*** DATA FOR PROCESSING

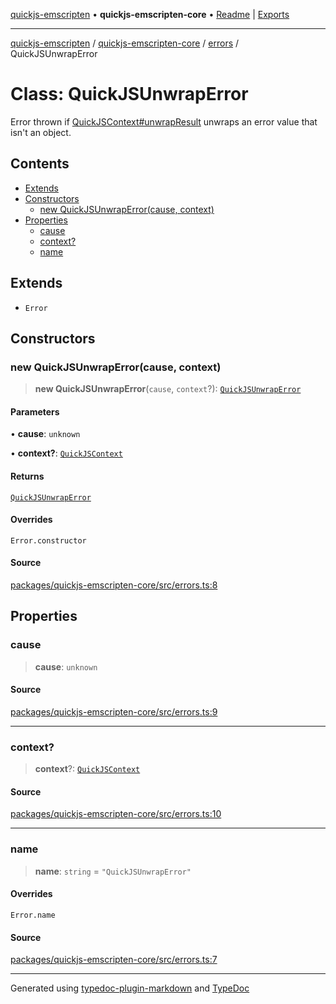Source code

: [quickjs-emscripten](../../../../packages.md) • **quickjs-emscripten-core** • [Readme](../../../README.md) \| [Exports](../../../exports.md)

***

[quickjs-emscripten](../../../../packages.md) / [quickjs-emscripten-core](../../../exports.md) / [errors](../README.md) / QuickJSUnwrapError

# Class: QuickJSUnwrapError

Error thrown if [QuickJSContext#unwrapResult](../../../classes/QuickJSContext.md#unwrapresult) unwraps an error value that isn't an object.

## Contents

- [Extends](QuickJSUnwrapError.md#extends)
- [Constructors](QuickJSUnwrapError.md#constructors)
  - [new QuickJSUnwrapError(cause, context)](QuickJSUnwrapError.md#new-quickjsunwraperrorcause-context)
- [Properties](QuickJSUnwrapError.md#properties)
  - [cause](QuickJSUnwrapError.md#cause)
  - [context?](QuickJSUnwrapError.md#context)
  - [name](QuickJSUnwrapError.md#name)

## Extends

- `Error`

## Constructors

### new QuickJSUnwrapError(cause, context)

> **new QuickJSUnwrapError**(`cause`, `context`?): [`QuickJSUnwrapError`](QuickJSUnwrapError.md)

#### Parameters

• **cause**: `unknown`

• **context?**: [`QuickJSContext`](../../../classes/QuickJSContext.md)

#### Returns

[`QuickJSUnwrapError`](QuickJSUnwrapError.md)

#### Overrides

`Error.constructor`

#### Source

[packages/quickjs-emscripten-core/src/errors.ts:8](https://github.com/justjake/quickjs-emscripten/blob/main/packages/quickjs-emscripten-core/src/errors.ts#L8)

## Properties

### cause

> **cause**: `unknown`

#### Source

[packages/quickjs-emscripten-core/src/errors.ts:9](https://github.com/justjake/quickjs-emscripten/blob/main/packages/quickjs-emscripten-core/src/errors.ts#L9)

***

### context?

> **context**?: [`QuickJSContext`](../../../classes/QuickJSContext.md)

#### Source

[packages/quickjs-emscripten-core/src/errors.ts:10](https://github.com/justjake/quickjs-emscripten/blob/main/packages/quickjs-emscripten-core/src/errors.ts#L10)

***

### name

> **name**: `string` = `"QuickJSUnwrapError"`

#### Overrides

`Error.name`

#### Source

[packages/quickjs-emscripten-core/src/errors.ts:7](https://github.com/justjake/quickjs-emscripten/blob/main/packages/quickjs-emscripten-core/src/errors.ts#L7)

***

Generated using [typedoc-plugin-markdown](https://www.npmjs.com/package/typedoc-plugin-markdown) and [TypeDoc](https://typedoc.org/)
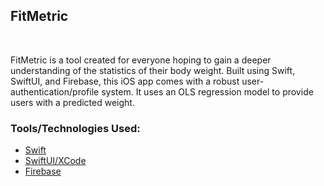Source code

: <h2>FitMetric</h2></br>

FitMetric is a tool created for everyone hoping to gain a deeper understanding of the statistics of their body weight. Built using Swift, SwiftUI, and Firebase, this iOS app comes with a robust user-authentication/profile system. It uses an OLS regression model to provide users with a predicted weight.

### Tools/Technologies Used: <br/>
<ul>
  <li><a href="https://developer.apple.com/swift/">Swift</a></li>
  <li><a href="https://developer.apple.com/xcode/swiftui/">SwiftUI/XCode</a></li>
  <li><a href="https://firebase.google.com/">Firebase</a></li>
</ul>
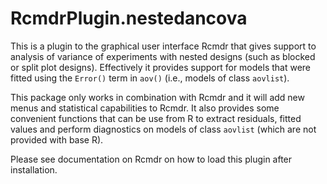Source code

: # RcmdrPlugin.nestedancova

This is a plugin to the graphical user interface Rcmdr that gives support to
analysis of variance of experiments with nested designs (such as blocked or
split plot designs). Effectively it provides support for models that were 
fitted using the `Error()` term in `aov()` (i.e., models of class `aovlist`).

This package only works in combination with Rcmdr and it will add new menus and
statistical capabilities to Rcmdr. It also provides some convenient functions 
that can be use from R to extract residuals, fitted values and perform 
diagnostics on models of class `aovlist` (which are not provided with base R).

Please see documentation on Rcmdr on how to load this plugin after installation.
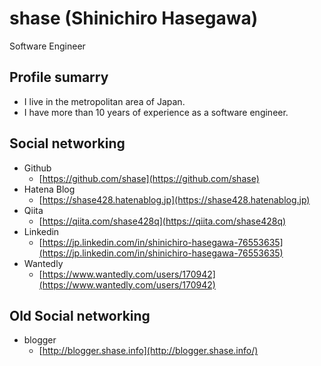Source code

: # shase (Shinichiro Hasegawa)

Software Engineer

## Profile sumarry
- I live in the metropolitan area of Japan.
- I have more than 10 years of experience as a software engineer.

## Social networking

- Github
  - [https://github.com/shase](https://github.com/shase)
- Hatena Blog
  - [https://shase428.hatenablog.jp](https://shase428.hatenablog.jp)
- Qiita
  - [https://qiita.com/shase428q](https://qiita.com/shase428q)
- Linkedin
  - [https://jp.linkedin.com/in/shinichiro-hasegawa-76553635](https://jp.linkedin.com/in/shinichiro-hasegawa-76553635)
- Wantedly
  - [https://www.wantedly.com/users/170942](https://www.wantedly.com/users/170942)

## Old Social networking

- blogger
  - [http://blogger.shase.info](http://blogger.shase.info/)
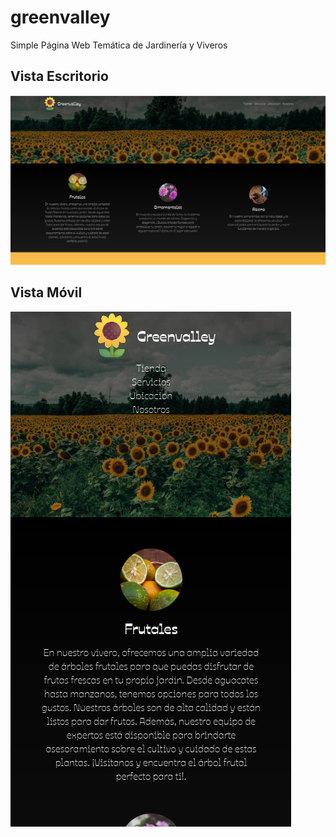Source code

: # greenvalley
Simple Página Web Temática de Jardinería y Viveros

## Vista Escritorio
![url](https://github.com/ffrancoc/greenvalley/blob/main/screenshoots/desktop.png)

## Vista Móvil
![url](https://github.com/ffrancoc/greenvalley/blob/main/screenshoots/mobile.png)
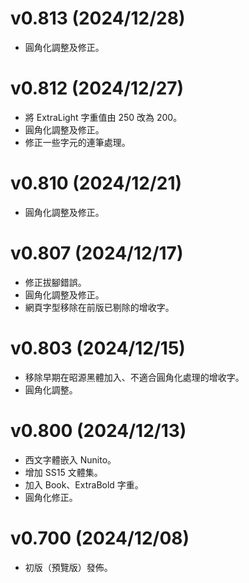 v0.813 (2024/12/28)
====
- 圓角化調整及修正。

v0.812 (2024/12/27)
====
- 將 ExtraLight 字重值由 250 改為 200。
- 圓角化調整及修正。
- 修正一些字元的連筆處理。

v0.810 (2024/12/21)
====
- 圓角化調整及修正。

v0.807 (2024/12/17)
====
- 修正拔腳錯誤。
- 圓角化調整及修正。
- 網頁字型移除在前版已剔除的增收字。

v0.803 (2024/12/15)
====
- 移除早期在昭源黑體加入、不適合圓角化處理的增收字。
- 圓角化調整。

v0.800 (2024/12/13)
====
- 西文字體嵌入 Nunito。
- 增加 SS15 文體集。
- 加入 Book、ExtraBold 字重。
- 圓角化修正。

v0.700 (2024/12/08)
====
- 初版（預覽版）發佈。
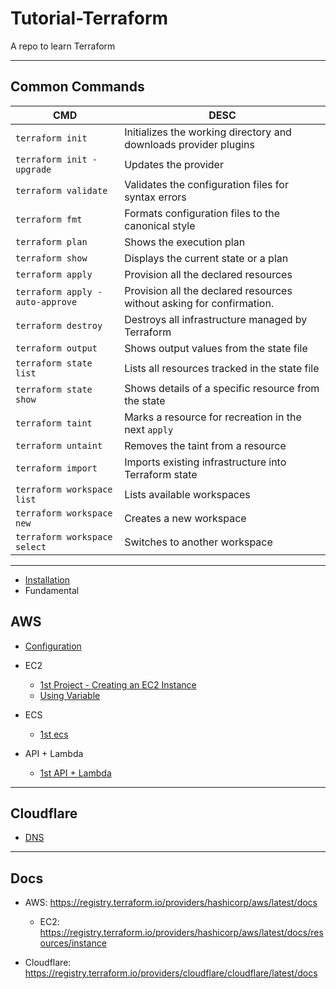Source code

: # Tutorial-Terraform

A repo to learn Terraform

---

## Common Commands

| CMD                             | DESC                                                                  |
| ------------------------------- | --------------------------------------------------------------------- |
| `terraform init`                | Initializes the working directory and downloads provider plugins      |
| `terraform init -upgrade`       | Updates the provider                                                  |
| `terraform validate`            | Validates the configuration files for syntax errors                   |
| `terraform fmt`                 | Formats configuration files to the canonical style                    |
| `terraform plan`                | Shows the execution plan                                              |
| `terraform show`                | Displays the current state or a plan                                  |
| `terraform apply`               | Provision all the declared resources                                  |
| `terraform apply -auto-approve` | Provision all the declared resources without asking for confirmation. |
| `terraform destroy`             | Destroys all infrastructure managed by Terraform                      |
| `terraform output`              | Shows output values from the state file                               |
| `terraform state list`          | Lists all resources tracked in the state file                         |
| `terraform state show`          | Shows details of a specific resource from the state                   |
| `terraform taint`               | Marks a resource for recreation in the next `apply`                   |
| `terraform untaint`             | Removes the taint from a resource                                     |
| `terraform import`              | Imports existing infrastructure into Terraform state                  |
| `terraform workspace list`      | Lists available workspaces                                            |
| `terraform workspace new`       | Creates a new workspace                                               |
| `terraform workspace select`    | Switches to another workspace                                         |

---

- [Installation](./installation/installation.md)
- Fundamental

## AWS

- [Configuration](./aws/configuration/configuration.md)
- EC2

  - [1st Project - Creating an EC2 Instance](./aws/ec2_1st_instance/ec2_1st_instance.md)
  - [Using Variable](./aws/ec2_variable/ec2_variable.md)

- ECS
  - [1st ecs](./aws/ecs_1st/ecs_1st.md)
- API + Lambda
  - [1st API + Lambda](./aws/api_lambda/api_lambda.md)

---

## Cloudflare

- [DNS](./cloudflare/dns/dns.md)

---

## Docs

- AWS: https://registry.terraform.io/providers/hashicorp/aws/latest/docs

  - EC2: https://registry.terraform.io/providers/hashicorp/aws/latest/docs/resources/instance

- Cloudflare: https://registry.terraform.io/providers/cloudflare/cloudflare/latest/docs
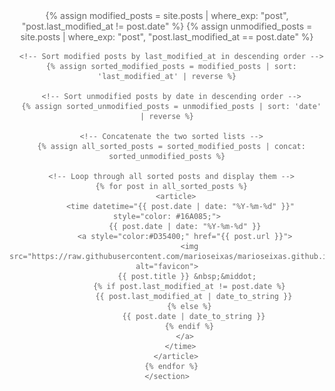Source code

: <html lang="en">
<head>
  <meta charset="UTF-8">
  <meta name="viewport" content="width=device-width, initial-scale=1.0">
  <title>infoBAG</title>
  <style>
    /* Existing styles */
    time {
      color: #16A085;
    }
    a {
      color: #D35400;
      text-decoration: none;
    }
    a:hover {
      text-decoration: underline;
    }

    /* Refactored styles from GitHub code */
    body {
      font-family: BitPotionExt;
      max-width: 100%;
      margin: 0 auto;
      padding: 20px;
    }
    main {
      text-align: center;
      color: #FFFFFF;
    }
    section {
      text-align: center;
      color: #666;
    }
    article {
      list-style: none;
      padding: 0;
      display: flex;
      flex-wrap: wrap;
      justify-content: center;
    }
    article time {
      margin: 5px;
    }
    a {
      color: #0066cc;
      text-decoration: none;
      transition: color 0.3s ease;
    }
    a:hover {
      color: #004080;
    }
    section {
      margin-top: 40px;
    }
    h1 {
      border-bottom: 2px solid #0066cc;
      padding-bottom: 5px;
    }
    ul {
      list-style: none;
      padding: 0;
    }
    li {
      margin-bottom: 10px;
      border-bottom: 1px solid rgba(255, 255, 255, 0.1);
      padding-bottom: 15px;
    }
    li:last-child {
      border-bottom: none;
    }
    a {
      color: #FFFFFF;
      text-decoration: none;
      transition: color 0.3s ease;
      font-size: 1.2em;
      display: block;
      margin-bottom: 5px;
    }
    a:hover {
      color: #0066cc;
    }
    time {
      font-size: 0.9em;
      color: #888;
      display: block;
    }
    .back-link {
      margin-top: 40px;
      text-align: center;
    }
    @media (max-width: 600px) {
      body {
        padding: 10px;
      }
      main {
        font-size: 1.5em;
      }
      a {
        font-size: 1em;
      }
    }
  </style>
</head>
<body>
  <main>
    <section>
      <!-- Separate posts where last_modified_at is different from date -->
      {% assign modified_posts = site.posts | where_exp: "post", "post.last_modified_at != post.date" %}
      {% assign unmodified_posts = site.posts | where_exp: "post", "post.last_modified_at == post.date" %}
      
      <!-- Sort modified posts by last_modified_at in descending order -->
      {% assign sorted_modified_posts = modified_posts | sort: 'last_modified_at' | reverse %}
      
      <!-- Sort unmodified posts by date in descending order -->
      {% assign sorted_unmodified_posts = unmodified_posts | sort: 'date' | reverse %}
      
      <!-- Concatenate the two sorted lists -->
      {% assign all_sorted_posts = sorted_modified_posts | concat: sorted_unmodified_posts %}
      
      <!-- Loop through all sorted posts and display them -->
      {% for post in all_sorted_posts %}
        <article>
          <time datetime="{{ post.date | date: "%Y-%m-%d" }}" style="color: #16A085;">
            {{ post.date | date: "%Y-%m-%d" }}
            <a style="color:#D35400;" href="{{ post.url }}">
              <img src="https://raw.githubusercontent.com/marioseixas/marioseixas.github.io/main/assets/gold.ico" alt="favicon">
              {{ post.title }} &nbsp;&middot; 
              {% if post.last_modified_at != post.date %}
                {{ post.last_modified_at | date_to_string }}
              {% else %}
                {{ post.date | date_to_string }}
              {% endif %}
            </a>
          </time>
        </article>
      {% endfor %}
    </section>
  </main>
</body>
</html>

******

For the entries above, state how many lines contain the word "designs". Provide the number by itself.

2